__TASK STATEMENT__
Starting at the first line of the listing below, retype each line up to and including the one that contains "left wrist: (217, 229)". Leave pictures out.

__MATERIALS PROVIDED__
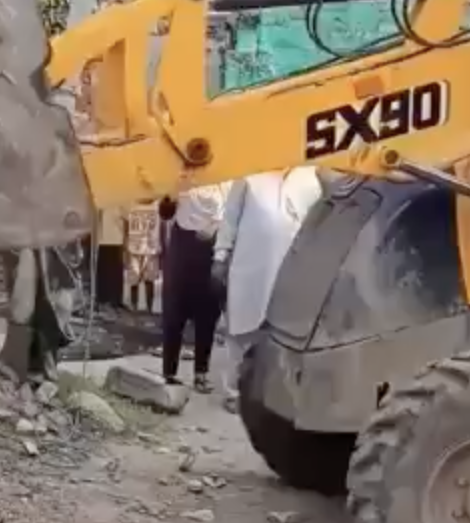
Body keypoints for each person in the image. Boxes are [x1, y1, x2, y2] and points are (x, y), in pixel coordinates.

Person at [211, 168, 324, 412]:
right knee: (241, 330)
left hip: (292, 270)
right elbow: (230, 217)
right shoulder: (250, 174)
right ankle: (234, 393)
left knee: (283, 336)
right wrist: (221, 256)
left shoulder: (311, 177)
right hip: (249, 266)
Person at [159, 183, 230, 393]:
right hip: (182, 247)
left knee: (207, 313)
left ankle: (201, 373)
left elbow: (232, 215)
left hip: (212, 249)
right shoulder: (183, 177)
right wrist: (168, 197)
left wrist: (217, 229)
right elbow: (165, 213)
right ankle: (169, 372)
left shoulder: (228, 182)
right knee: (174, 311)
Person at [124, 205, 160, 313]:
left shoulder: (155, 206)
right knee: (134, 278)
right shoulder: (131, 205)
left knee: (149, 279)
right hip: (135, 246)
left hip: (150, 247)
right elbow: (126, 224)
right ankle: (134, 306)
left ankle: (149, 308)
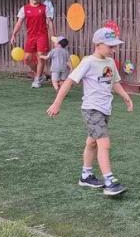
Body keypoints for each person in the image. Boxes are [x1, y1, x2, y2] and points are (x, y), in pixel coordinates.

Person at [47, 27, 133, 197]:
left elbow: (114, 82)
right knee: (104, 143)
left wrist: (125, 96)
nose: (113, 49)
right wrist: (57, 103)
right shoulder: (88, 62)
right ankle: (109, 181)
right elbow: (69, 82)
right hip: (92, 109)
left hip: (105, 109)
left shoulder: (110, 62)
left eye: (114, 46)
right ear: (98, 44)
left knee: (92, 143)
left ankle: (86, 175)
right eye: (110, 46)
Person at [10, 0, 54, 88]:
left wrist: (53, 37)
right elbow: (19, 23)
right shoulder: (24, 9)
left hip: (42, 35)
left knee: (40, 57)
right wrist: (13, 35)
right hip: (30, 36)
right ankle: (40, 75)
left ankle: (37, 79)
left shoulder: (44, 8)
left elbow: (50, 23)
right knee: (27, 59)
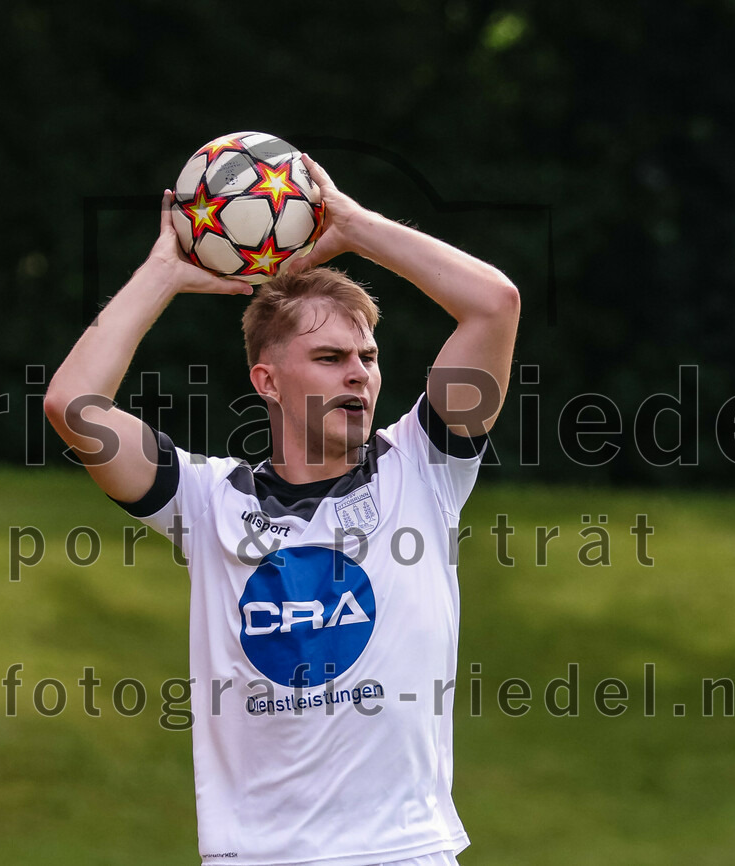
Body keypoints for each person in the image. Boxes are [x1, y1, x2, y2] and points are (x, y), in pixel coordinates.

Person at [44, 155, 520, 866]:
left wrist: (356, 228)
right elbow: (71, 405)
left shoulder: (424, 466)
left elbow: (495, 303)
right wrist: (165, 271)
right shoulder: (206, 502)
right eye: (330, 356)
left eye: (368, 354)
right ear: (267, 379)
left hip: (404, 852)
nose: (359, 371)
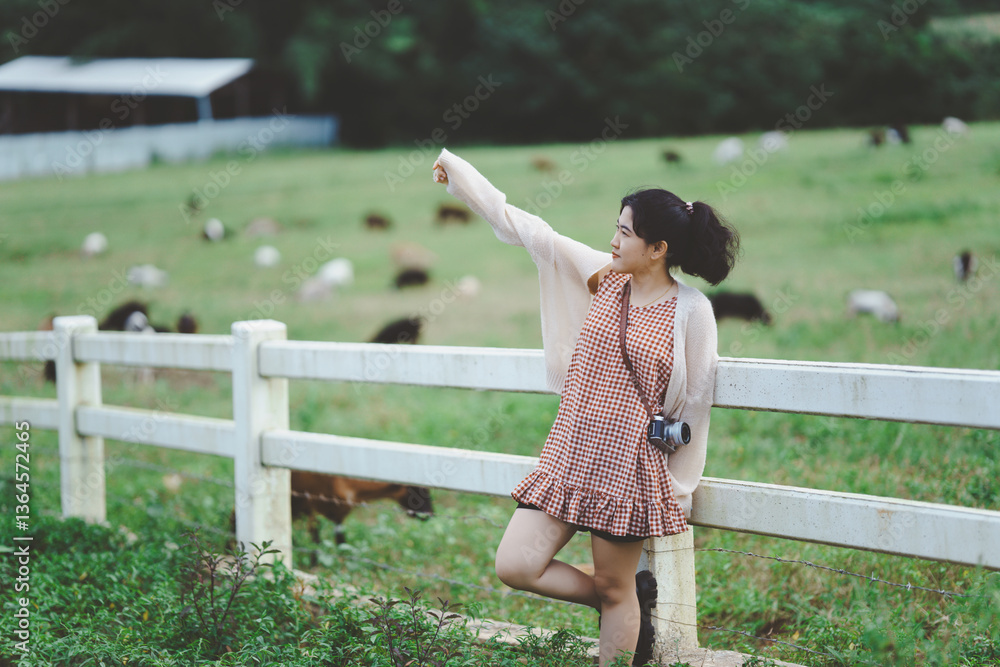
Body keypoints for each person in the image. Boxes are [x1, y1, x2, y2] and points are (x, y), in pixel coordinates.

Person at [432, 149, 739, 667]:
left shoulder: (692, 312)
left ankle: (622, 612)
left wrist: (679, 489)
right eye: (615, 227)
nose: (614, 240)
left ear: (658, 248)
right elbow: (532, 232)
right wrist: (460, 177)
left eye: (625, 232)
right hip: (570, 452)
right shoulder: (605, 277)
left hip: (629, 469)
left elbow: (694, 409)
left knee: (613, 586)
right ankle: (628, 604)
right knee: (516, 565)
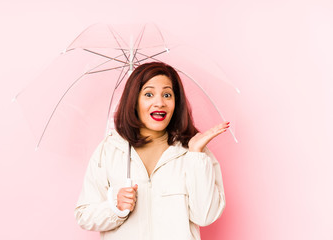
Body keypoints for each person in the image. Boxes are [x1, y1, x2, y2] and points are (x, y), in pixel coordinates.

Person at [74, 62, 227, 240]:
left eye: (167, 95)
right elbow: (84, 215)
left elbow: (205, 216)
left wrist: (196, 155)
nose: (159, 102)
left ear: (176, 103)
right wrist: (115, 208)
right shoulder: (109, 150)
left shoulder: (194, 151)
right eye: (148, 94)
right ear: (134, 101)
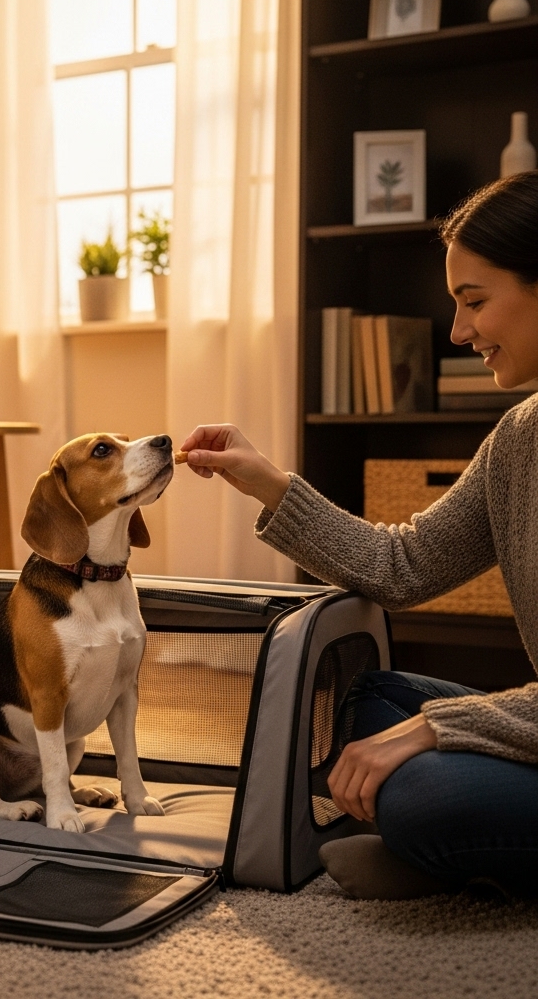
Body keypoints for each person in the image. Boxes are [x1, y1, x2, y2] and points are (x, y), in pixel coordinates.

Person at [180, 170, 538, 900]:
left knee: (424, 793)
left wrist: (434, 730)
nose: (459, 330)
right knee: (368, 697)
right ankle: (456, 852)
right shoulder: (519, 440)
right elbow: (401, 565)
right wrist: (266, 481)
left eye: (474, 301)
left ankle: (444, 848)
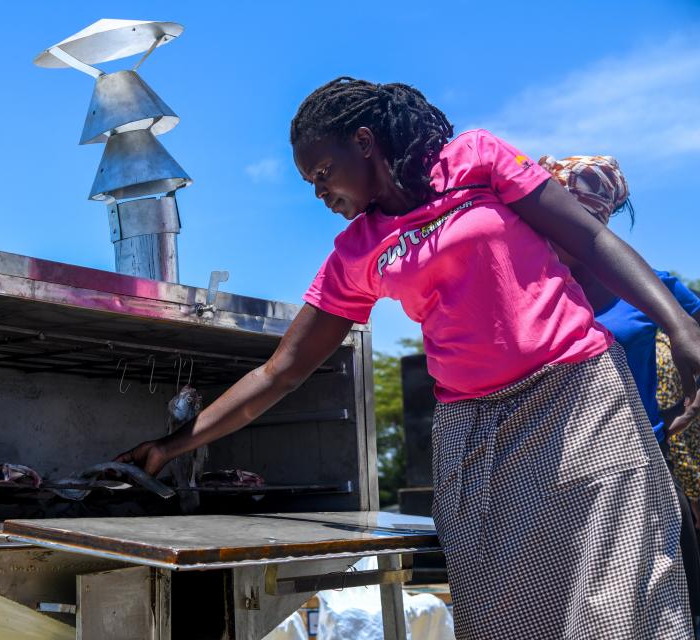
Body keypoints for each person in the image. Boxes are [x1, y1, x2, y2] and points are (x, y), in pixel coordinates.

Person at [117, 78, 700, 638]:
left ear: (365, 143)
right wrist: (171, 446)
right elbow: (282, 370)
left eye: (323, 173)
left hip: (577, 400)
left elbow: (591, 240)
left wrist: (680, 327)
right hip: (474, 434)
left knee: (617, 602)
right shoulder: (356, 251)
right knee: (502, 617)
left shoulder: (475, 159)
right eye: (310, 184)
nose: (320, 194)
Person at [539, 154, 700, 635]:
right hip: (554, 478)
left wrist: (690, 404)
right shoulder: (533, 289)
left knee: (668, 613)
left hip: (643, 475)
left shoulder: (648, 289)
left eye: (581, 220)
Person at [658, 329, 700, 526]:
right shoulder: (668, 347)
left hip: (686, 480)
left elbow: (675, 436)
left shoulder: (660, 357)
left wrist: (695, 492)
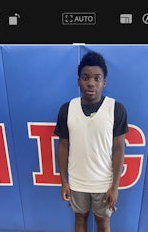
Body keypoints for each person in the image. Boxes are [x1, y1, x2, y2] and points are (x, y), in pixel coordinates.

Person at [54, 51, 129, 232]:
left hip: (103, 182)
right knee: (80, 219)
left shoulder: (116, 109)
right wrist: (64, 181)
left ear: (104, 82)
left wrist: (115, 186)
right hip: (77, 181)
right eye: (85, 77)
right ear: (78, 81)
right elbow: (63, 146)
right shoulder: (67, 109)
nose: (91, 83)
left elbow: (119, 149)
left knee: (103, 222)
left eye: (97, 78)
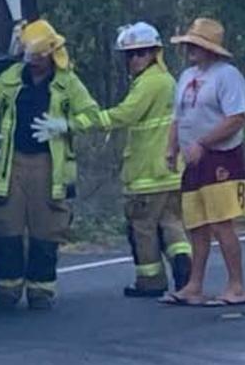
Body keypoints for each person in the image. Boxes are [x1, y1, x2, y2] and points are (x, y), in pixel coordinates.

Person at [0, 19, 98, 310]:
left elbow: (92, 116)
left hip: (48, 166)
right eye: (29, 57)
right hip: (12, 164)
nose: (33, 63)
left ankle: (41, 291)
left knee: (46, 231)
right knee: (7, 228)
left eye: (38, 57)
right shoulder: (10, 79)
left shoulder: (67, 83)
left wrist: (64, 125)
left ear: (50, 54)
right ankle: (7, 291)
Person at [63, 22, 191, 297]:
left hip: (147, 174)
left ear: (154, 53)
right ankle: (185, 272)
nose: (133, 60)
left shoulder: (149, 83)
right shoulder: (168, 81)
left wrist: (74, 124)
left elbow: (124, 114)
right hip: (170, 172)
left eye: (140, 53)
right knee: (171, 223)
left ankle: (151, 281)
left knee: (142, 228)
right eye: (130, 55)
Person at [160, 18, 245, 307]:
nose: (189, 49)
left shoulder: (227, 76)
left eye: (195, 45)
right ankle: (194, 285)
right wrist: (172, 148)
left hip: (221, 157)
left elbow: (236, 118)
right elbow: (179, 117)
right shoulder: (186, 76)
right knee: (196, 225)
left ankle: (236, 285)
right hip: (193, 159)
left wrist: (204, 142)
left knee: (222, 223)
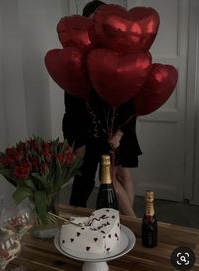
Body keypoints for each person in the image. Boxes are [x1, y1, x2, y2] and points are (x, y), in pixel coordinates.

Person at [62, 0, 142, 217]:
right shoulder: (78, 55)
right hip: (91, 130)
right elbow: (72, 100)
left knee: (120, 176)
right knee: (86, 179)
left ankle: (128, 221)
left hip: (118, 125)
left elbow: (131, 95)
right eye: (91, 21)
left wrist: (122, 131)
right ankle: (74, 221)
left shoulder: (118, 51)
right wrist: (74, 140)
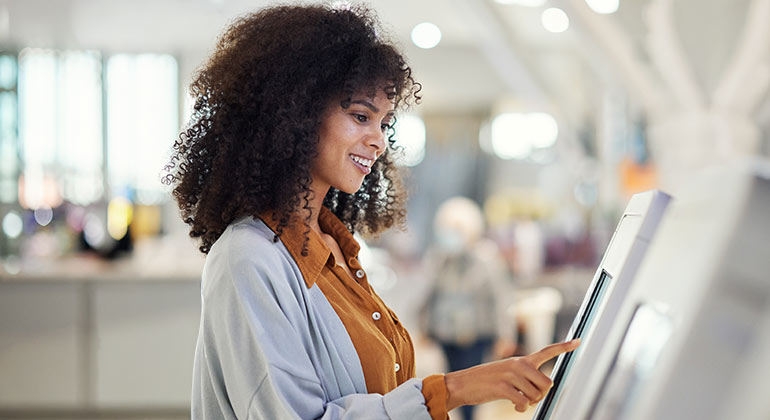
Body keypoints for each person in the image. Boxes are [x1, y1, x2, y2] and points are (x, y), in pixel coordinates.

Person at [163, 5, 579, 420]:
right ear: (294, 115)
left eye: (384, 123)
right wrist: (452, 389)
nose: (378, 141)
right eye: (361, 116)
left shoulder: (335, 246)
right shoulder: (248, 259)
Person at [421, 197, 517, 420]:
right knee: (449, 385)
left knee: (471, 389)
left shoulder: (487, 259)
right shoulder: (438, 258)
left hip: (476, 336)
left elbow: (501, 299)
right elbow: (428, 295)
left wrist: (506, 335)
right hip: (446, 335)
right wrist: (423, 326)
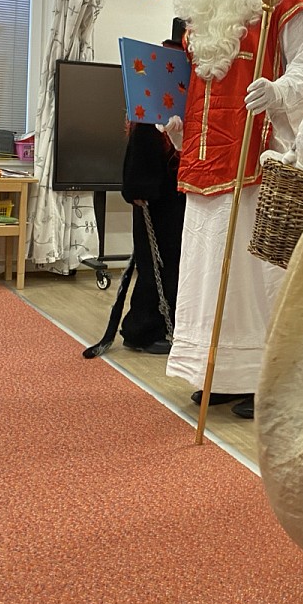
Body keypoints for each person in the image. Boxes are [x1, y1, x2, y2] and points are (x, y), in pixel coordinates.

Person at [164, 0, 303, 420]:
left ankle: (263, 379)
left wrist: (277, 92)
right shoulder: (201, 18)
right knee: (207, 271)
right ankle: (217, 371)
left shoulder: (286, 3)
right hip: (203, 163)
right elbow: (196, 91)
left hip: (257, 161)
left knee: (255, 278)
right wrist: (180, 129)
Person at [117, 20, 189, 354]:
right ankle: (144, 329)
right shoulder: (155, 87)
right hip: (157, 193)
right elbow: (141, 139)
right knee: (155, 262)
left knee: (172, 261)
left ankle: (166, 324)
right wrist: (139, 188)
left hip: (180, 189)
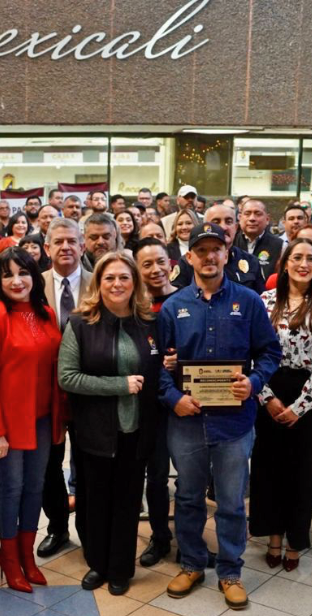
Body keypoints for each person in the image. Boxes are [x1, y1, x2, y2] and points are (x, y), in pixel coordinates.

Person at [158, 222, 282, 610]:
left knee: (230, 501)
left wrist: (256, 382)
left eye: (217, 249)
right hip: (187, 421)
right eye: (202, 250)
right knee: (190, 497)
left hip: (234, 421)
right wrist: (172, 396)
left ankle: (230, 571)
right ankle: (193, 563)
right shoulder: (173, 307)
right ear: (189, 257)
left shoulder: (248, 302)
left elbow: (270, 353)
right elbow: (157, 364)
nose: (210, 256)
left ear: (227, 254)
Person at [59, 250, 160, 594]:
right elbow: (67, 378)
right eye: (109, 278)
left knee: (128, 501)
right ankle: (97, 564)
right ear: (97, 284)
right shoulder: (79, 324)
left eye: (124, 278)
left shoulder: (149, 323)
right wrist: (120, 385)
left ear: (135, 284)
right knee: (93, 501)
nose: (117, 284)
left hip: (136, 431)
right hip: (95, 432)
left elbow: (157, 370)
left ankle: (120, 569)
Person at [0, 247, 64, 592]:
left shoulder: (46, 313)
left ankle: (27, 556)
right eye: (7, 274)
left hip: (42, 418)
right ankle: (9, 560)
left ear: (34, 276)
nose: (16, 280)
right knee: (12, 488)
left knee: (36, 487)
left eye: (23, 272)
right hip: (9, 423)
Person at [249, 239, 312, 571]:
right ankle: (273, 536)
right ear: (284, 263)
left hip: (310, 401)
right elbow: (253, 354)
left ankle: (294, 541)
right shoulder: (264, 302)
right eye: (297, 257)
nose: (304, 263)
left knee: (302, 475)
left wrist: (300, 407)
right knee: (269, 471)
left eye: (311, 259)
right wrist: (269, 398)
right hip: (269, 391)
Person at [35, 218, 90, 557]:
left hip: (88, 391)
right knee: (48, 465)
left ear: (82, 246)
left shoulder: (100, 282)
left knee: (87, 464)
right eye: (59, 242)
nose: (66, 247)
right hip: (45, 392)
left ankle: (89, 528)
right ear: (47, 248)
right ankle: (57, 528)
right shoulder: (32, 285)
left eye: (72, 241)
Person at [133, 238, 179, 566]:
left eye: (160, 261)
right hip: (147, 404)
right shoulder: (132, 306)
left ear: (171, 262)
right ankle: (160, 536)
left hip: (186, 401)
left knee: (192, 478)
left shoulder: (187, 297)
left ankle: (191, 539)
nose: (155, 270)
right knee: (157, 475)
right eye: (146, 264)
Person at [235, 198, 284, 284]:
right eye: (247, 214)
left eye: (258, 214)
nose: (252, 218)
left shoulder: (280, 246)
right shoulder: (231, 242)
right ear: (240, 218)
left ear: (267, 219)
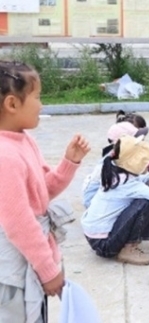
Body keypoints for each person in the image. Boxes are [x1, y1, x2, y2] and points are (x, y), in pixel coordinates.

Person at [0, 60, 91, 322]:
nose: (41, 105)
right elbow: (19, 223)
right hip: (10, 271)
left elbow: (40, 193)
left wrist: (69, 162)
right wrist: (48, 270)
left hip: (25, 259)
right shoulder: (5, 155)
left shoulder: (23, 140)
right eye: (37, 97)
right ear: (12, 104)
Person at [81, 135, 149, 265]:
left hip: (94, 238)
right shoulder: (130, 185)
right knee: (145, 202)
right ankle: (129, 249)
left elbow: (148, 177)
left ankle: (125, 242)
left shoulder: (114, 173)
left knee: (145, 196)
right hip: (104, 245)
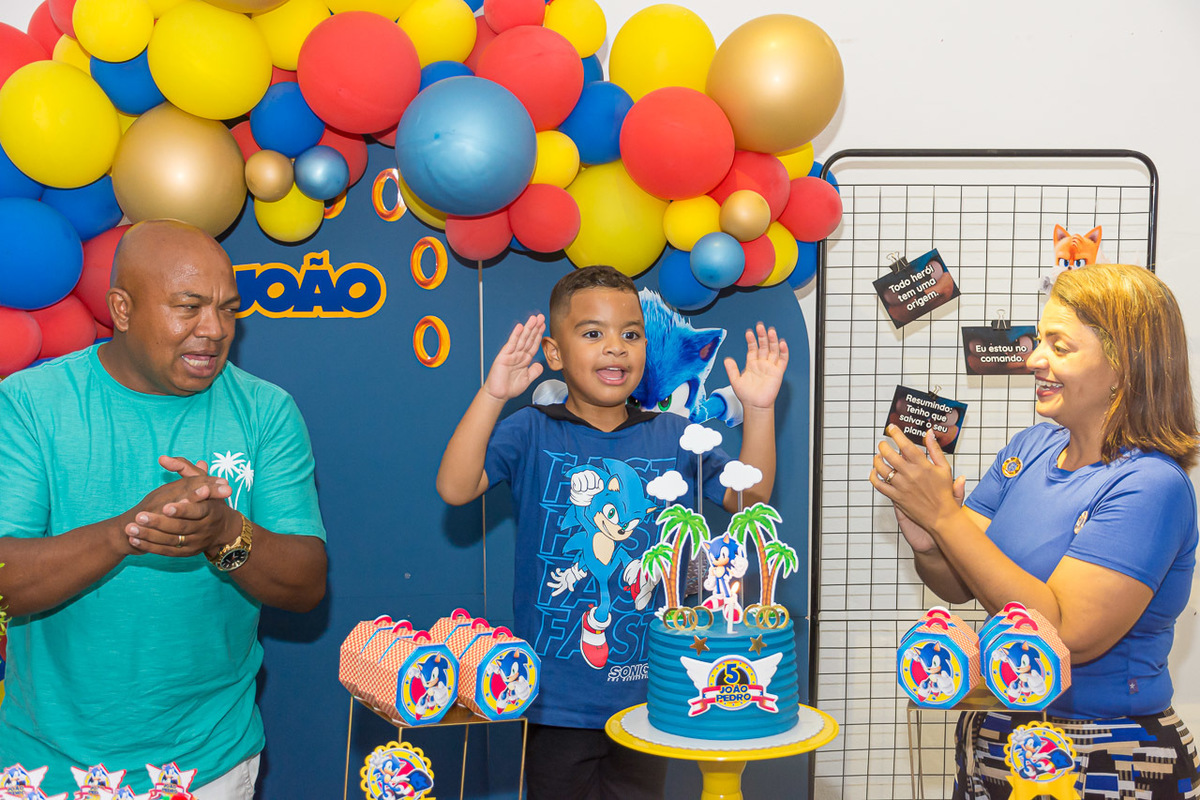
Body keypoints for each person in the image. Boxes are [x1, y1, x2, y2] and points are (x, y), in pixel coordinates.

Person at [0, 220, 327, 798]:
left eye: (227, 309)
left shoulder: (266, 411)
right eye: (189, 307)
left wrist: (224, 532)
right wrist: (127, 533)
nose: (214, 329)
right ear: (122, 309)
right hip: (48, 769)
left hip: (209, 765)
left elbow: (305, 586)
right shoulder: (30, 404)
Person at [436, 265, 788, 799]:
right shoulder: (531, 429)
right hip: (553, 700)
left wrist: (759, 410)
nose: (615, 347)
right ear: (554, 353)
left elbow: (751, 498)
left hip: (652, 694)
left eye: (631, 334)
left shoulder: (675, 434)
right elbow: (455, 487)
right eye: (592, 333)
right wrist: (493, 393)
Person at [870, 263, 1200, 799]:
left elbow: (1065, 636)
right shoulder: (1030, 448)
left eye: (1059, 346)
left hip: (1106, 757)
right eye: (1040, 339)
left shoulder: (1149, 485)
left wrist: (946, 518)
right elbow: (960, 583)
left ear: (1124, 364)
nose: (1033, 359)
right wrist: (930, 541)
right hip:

__FINAL ANSWER__
Body keypoints for each person in the image. Boxes are [x1, y1, x2, y2] and points are (x, y), in pixel coordinates.

Person at [211, 168, 324, 412]:
right knee: (241, 330)
left hip: (292, 270)
right elbow: (230, 217)
right shoulder: (250, 174)
right ankle: (234, 393)
left knee: (283, 336)
right wrist: (221, 256)
left shoulder: (311, 177)
right hip: (249, 266)
Person at [159, 183, 230, 393]:
right hip: (182, 247)
left knee: (207, 313)
left ankle: (201, 373)
left elbow: (232, 215)
left hip: (212, 249)
right shoulder: (183, 177)
right wrist: (168, 197)
left wrist: (217, 229)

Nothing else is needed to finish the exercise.